- Born: 28 March 1945 Taevere Parish, Viljandi County, Estonia
- Died: 16 May 2020 (aged 75) Estonia
- Resting place: Raadi cemetery
- Other names: Raine Trass
- Occupation: Actress
- Years active: 1964–2020
- Spouse: Hans Trass
- Children: Toomas Trass

= Raine Loo =

Estonian actress (1945–2020)

Raine Loo (28 March 1945 – 16 May 2020) was an Estonian stage, television and film actress.

==Early life and education==
Raine Loo was born in the former Taevere Parish in Viljandi County, which is now part of Põhja-Sakala Parish. She attended No. 8 School in Tartu (now, the Tartu Forselius School), graduating in 1963. Afterward, she studied acting at the Vanemuine teaching studio, where she graduated in 1965.

==Stage career==
In 1965, Loo became engaged at the Vanemuine theatre as an actress. Her first major role at the Vanemuine was that of Ingrid in a 1965 production of Mati Unt's See maailm või teine. Notable performances at the Vanemuine have included roles in works by such varied international authors and playwrights as: Shakespeare, Chekhov, Johann Wolfgang von Goethe, T. S. Eliot, Molière, Maxim Gorky, Ion Druță, Friedrich Schiller, Witold Gombrowicz and Arthur Miller, among others. Roles in productions of Estonian authors and playwrights include: Lilli Promet, Oskar Luts, August Kitzberg, A. H. Tammsaare, Karl Ristikivi, and Mart Kivastik.

Raine Loo would remain at the Vanemuine until her dismissal from the theatre in 2004, nearly forty years after she began her engagement.

==Film and television==
Loo made her film debut in the 1975 Virve Aruoja and Jaan Tooming-directed drama Värvilised unenäod for Tallinnfilm. This was followed by the role of Epp Loona in the 1981 Arvo Kruusement-directed film adaptation of the 1938 August Gailit novel Karge meri, which chronicles the lives of seal hunters living on the coast of the Baltic Sea.

Other prominent film roles include Proua Fisch in the 1989 Peeter Simm-directed drama Inimene, keda polnud; Kristiine in the 1990 Jaan Kolberg-directed drama See kadunud tee, starring Tarmo Koidla; Teresa in the Rainer Sarnet-directed science fiction film Kass kukub käppadele: Pauli laululaegas, starring Taavi Eelmaa; and as Mare Nurk/Vanaema in the 2005 Rainer Sarnet-directed thriller Libahundi needus, starring Katariina Lauk.

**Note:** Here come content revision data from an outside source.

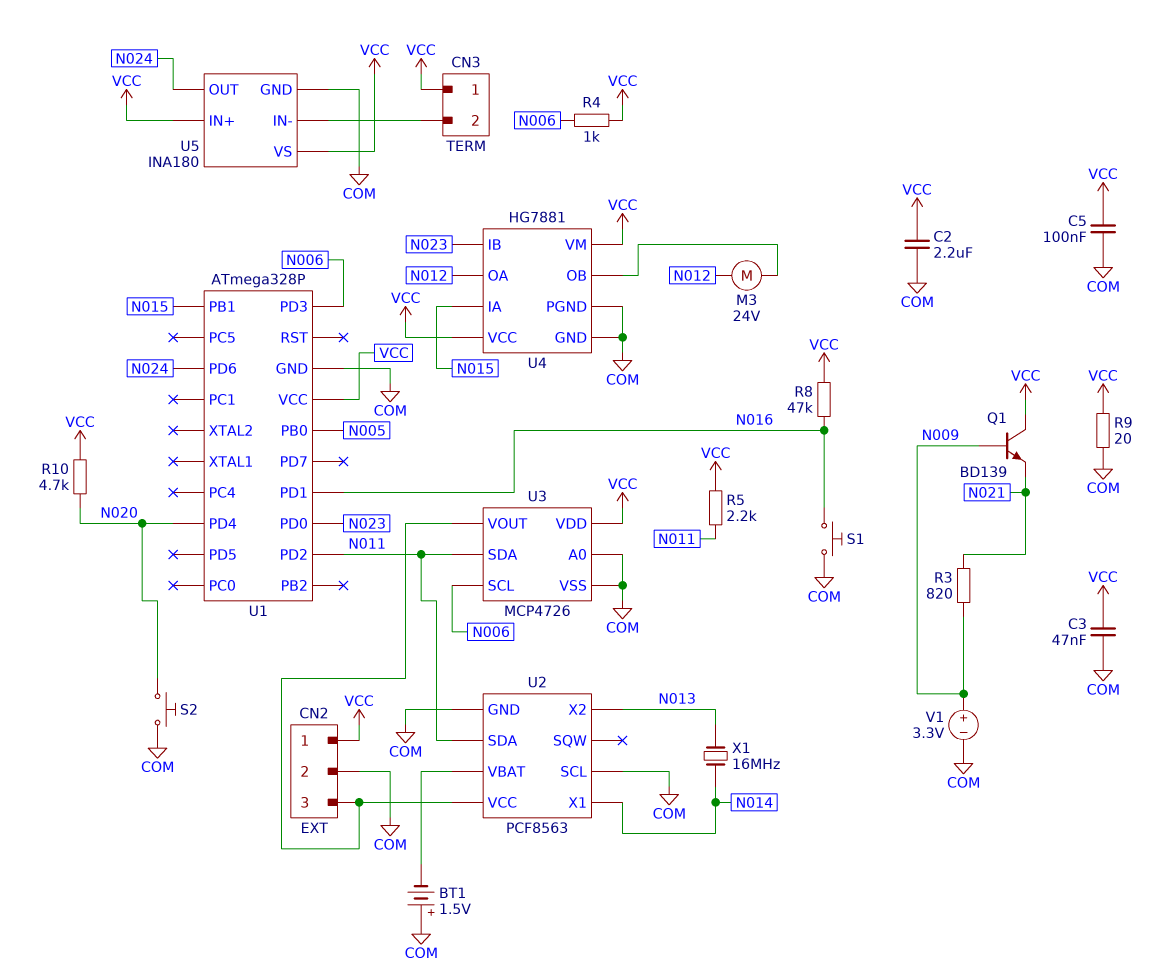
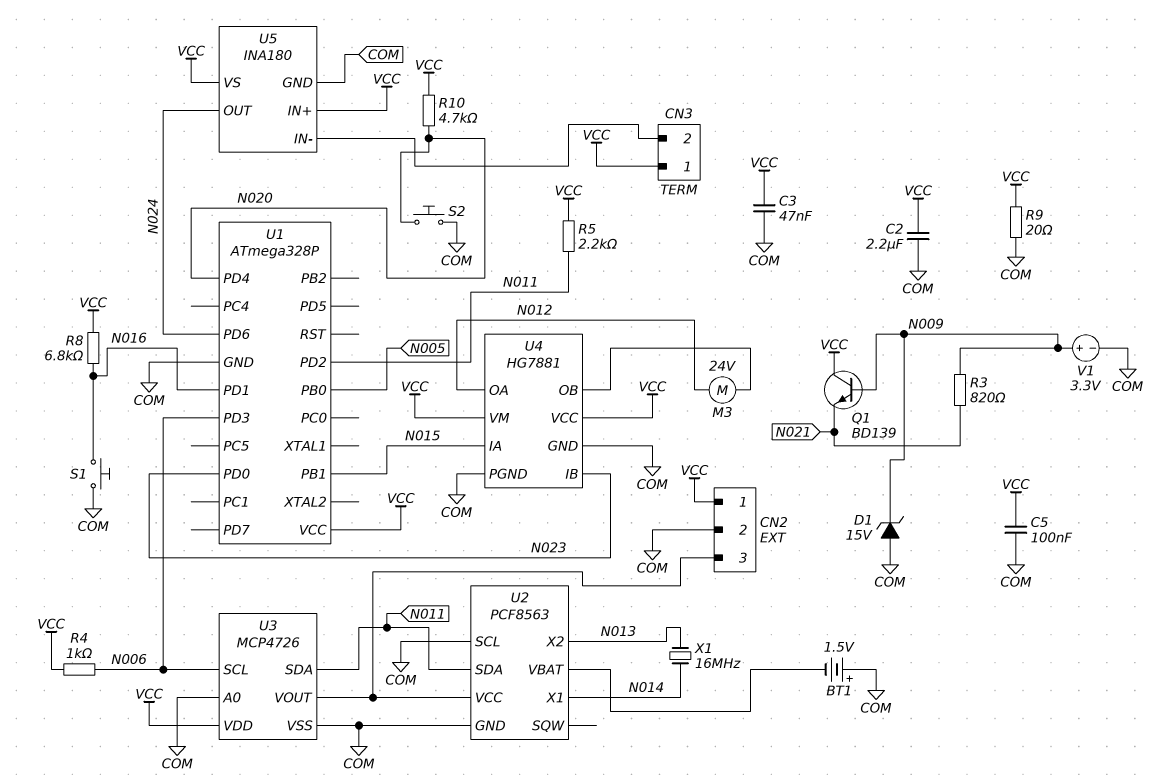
D1: none -> zener 15V (A COM, K N009)
R8: 47k (N016, VCC) -> 6.8k (N016, VCC)

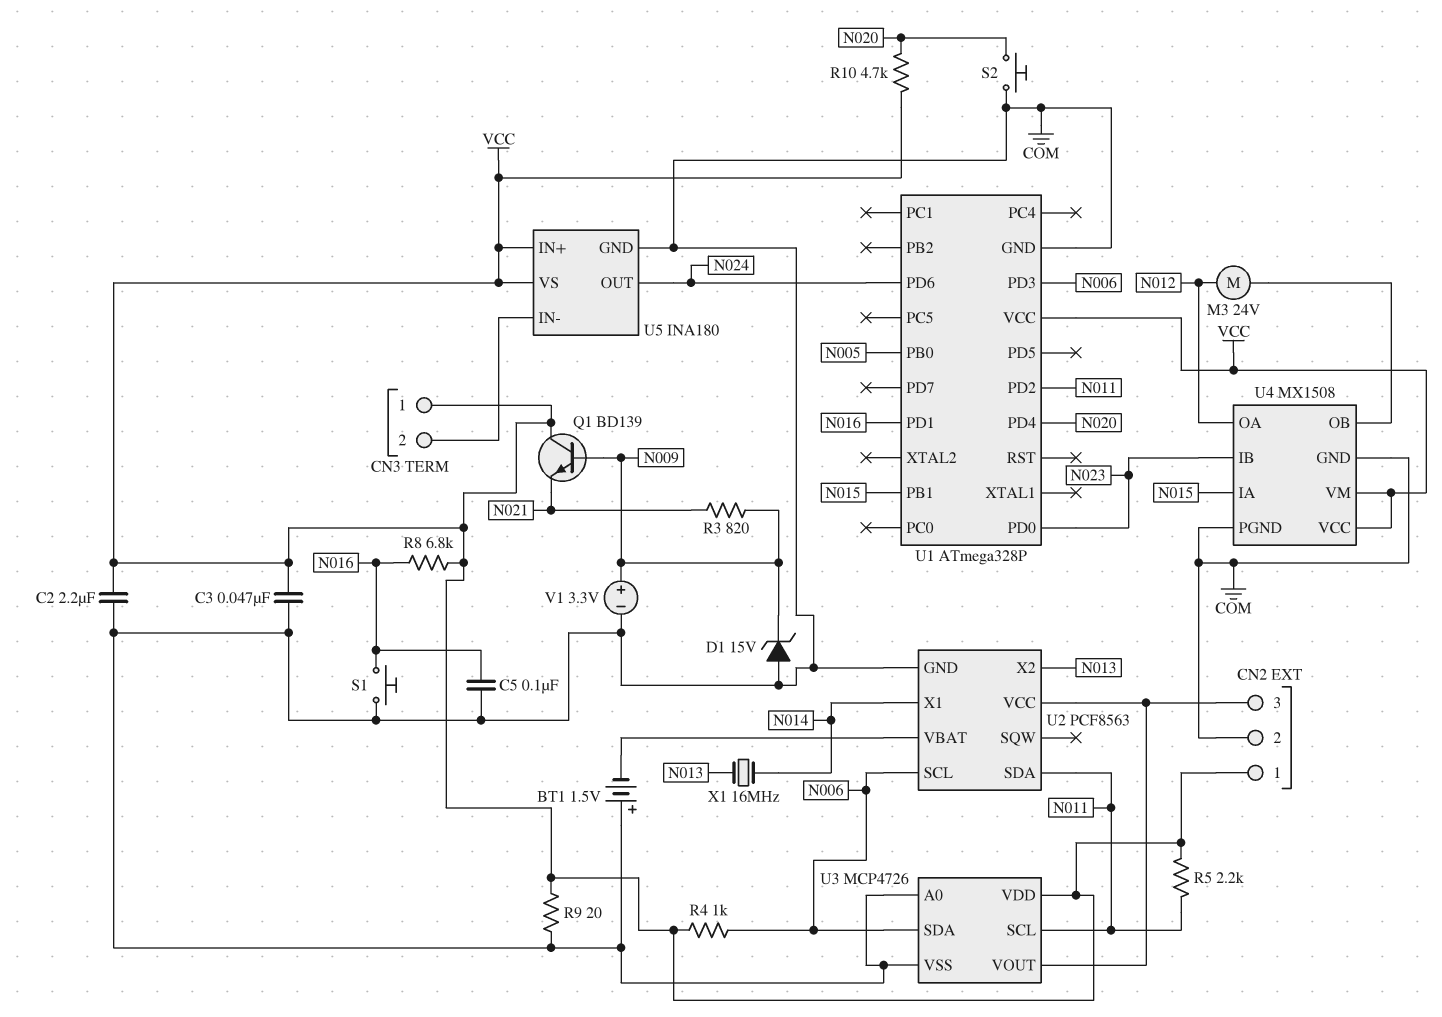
C5: 100nF (COM, VCC) -> 100nF (COM, N016)
U2 pin SCL: COM -> N006
U3 pin SCL: N006 -> N011
U3 pin SDA: N011 -> N006
U4: HG7881 -> MX1508

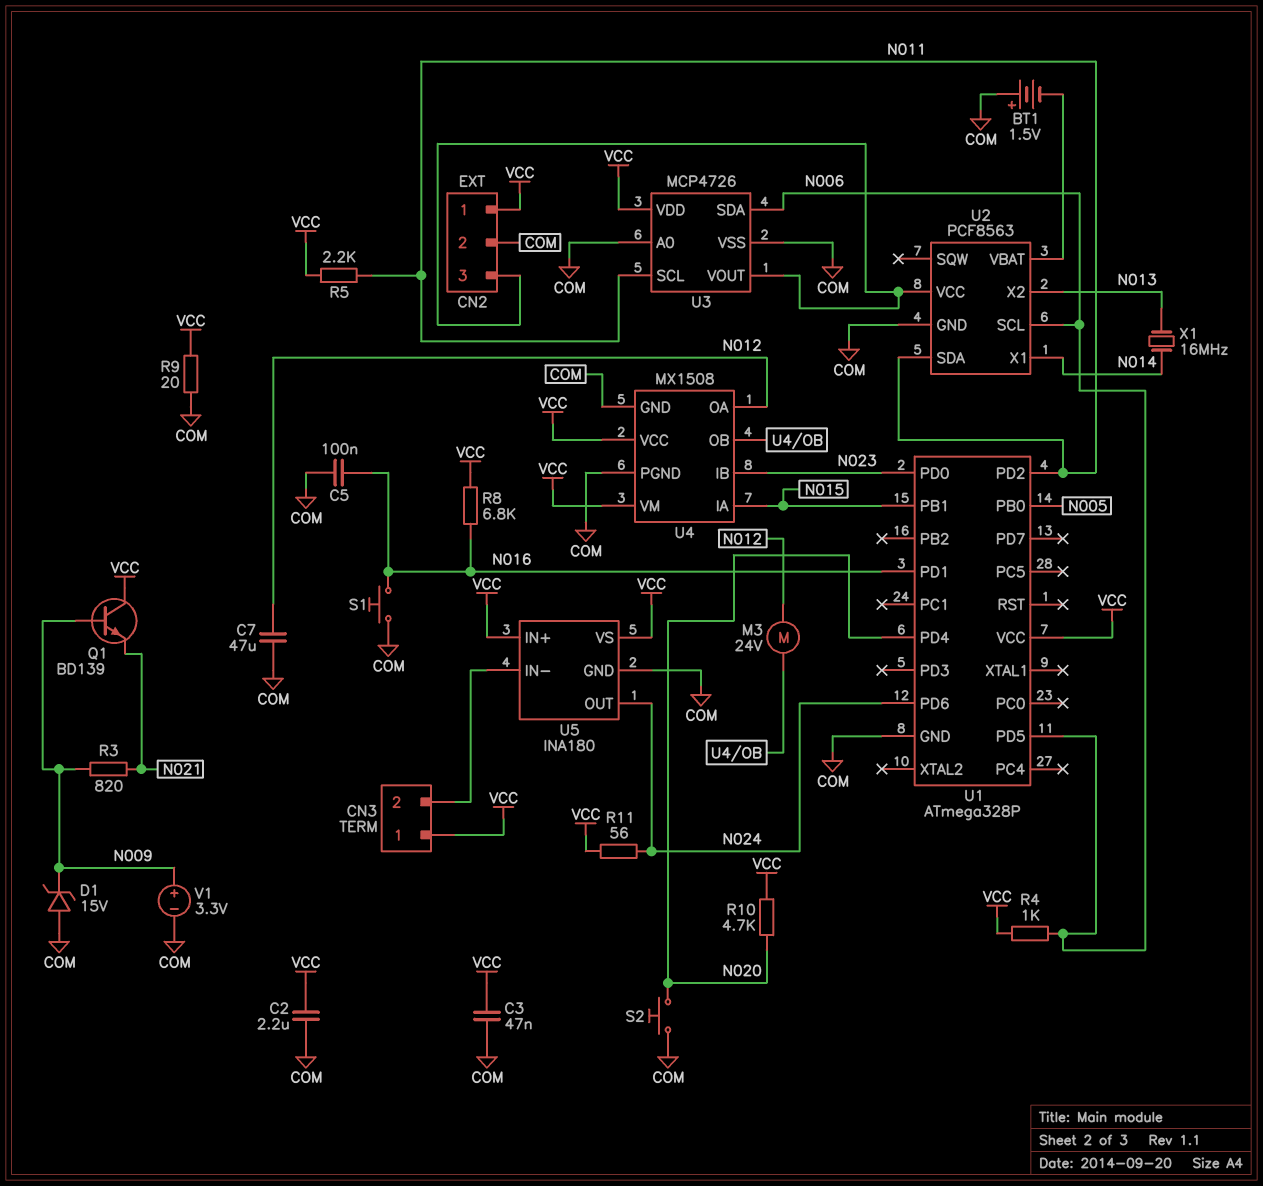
C7: none -> 47uF (COM, N012)
R11: none -> 56 (N024, VCC)
U1 pin PD3: N006 -> none
U1 pin PD5: none -> N006

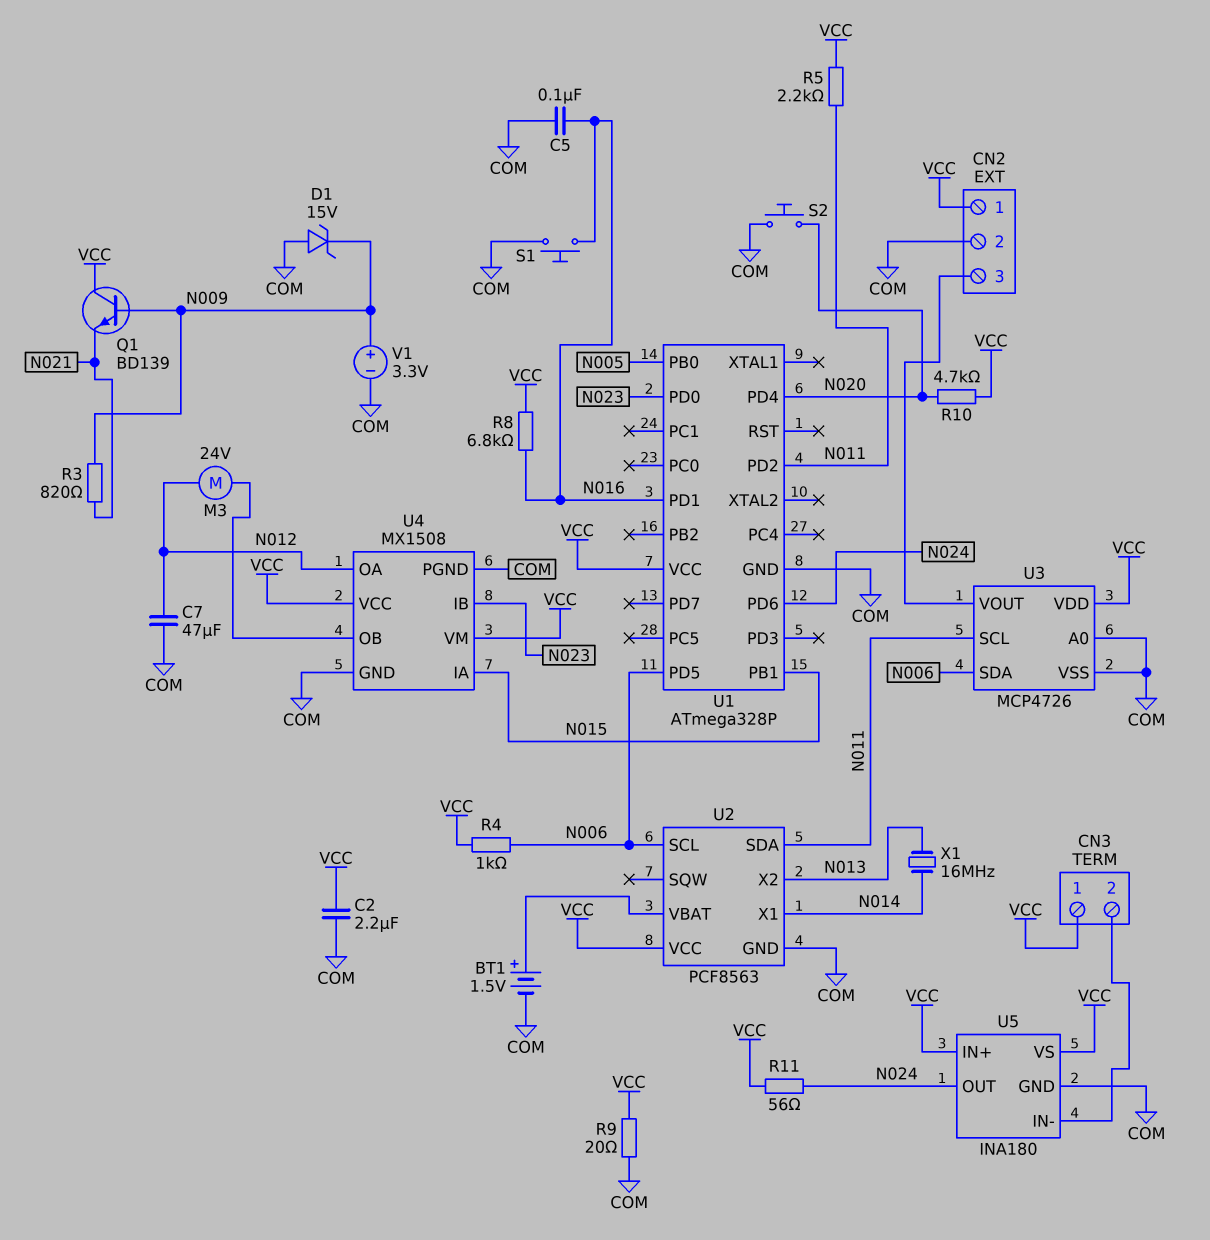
BT1: 1.5V (plus COM, minus U2/VBAT) -> 1.5V (plus U2/VBAT, minus COM)
C3: 47nF (COM, VCC) -> none
U2 pin VCC: CN2/3 -> VCC

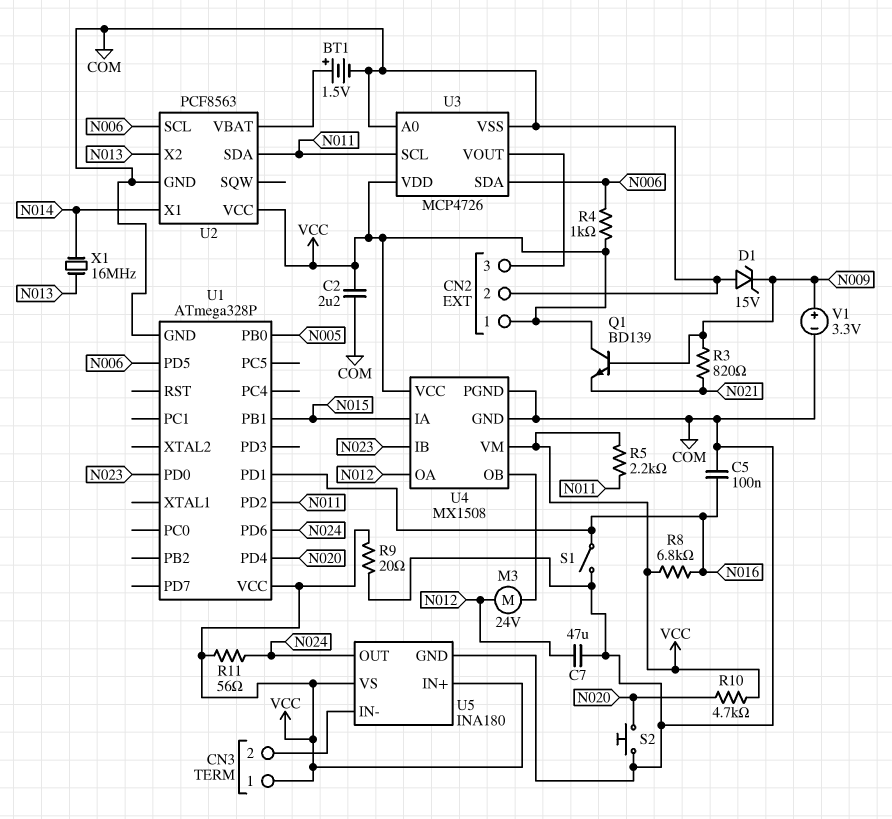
S1: button (COM, N016) -> switch (COM, N016)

In 2007, she appeared as Lydia in the Peeter Simm-directed biographical film Georg, which chronicled the life of Estonian singer Georg Ots.

Loo has also appeared in a number of feature-length, made-for-television films, including the 1970 Virve Aruoja-directed historical drama Kolme katku vahel, which starred Georg Ots, Ants Eskola and Ants Lauter; she also appeared in the 1978 telefilm musical Imelugu, directed by Irene Lään.

==Personal life==
Raine Loo was married to Estonian botanist and ecologist Hans Trass, who died in February 2017. The couple had a son, composer and organist Toomas Trass. She died on 	16 May 2020, aged 75, and was buried in Raadi cemetery in Tartu.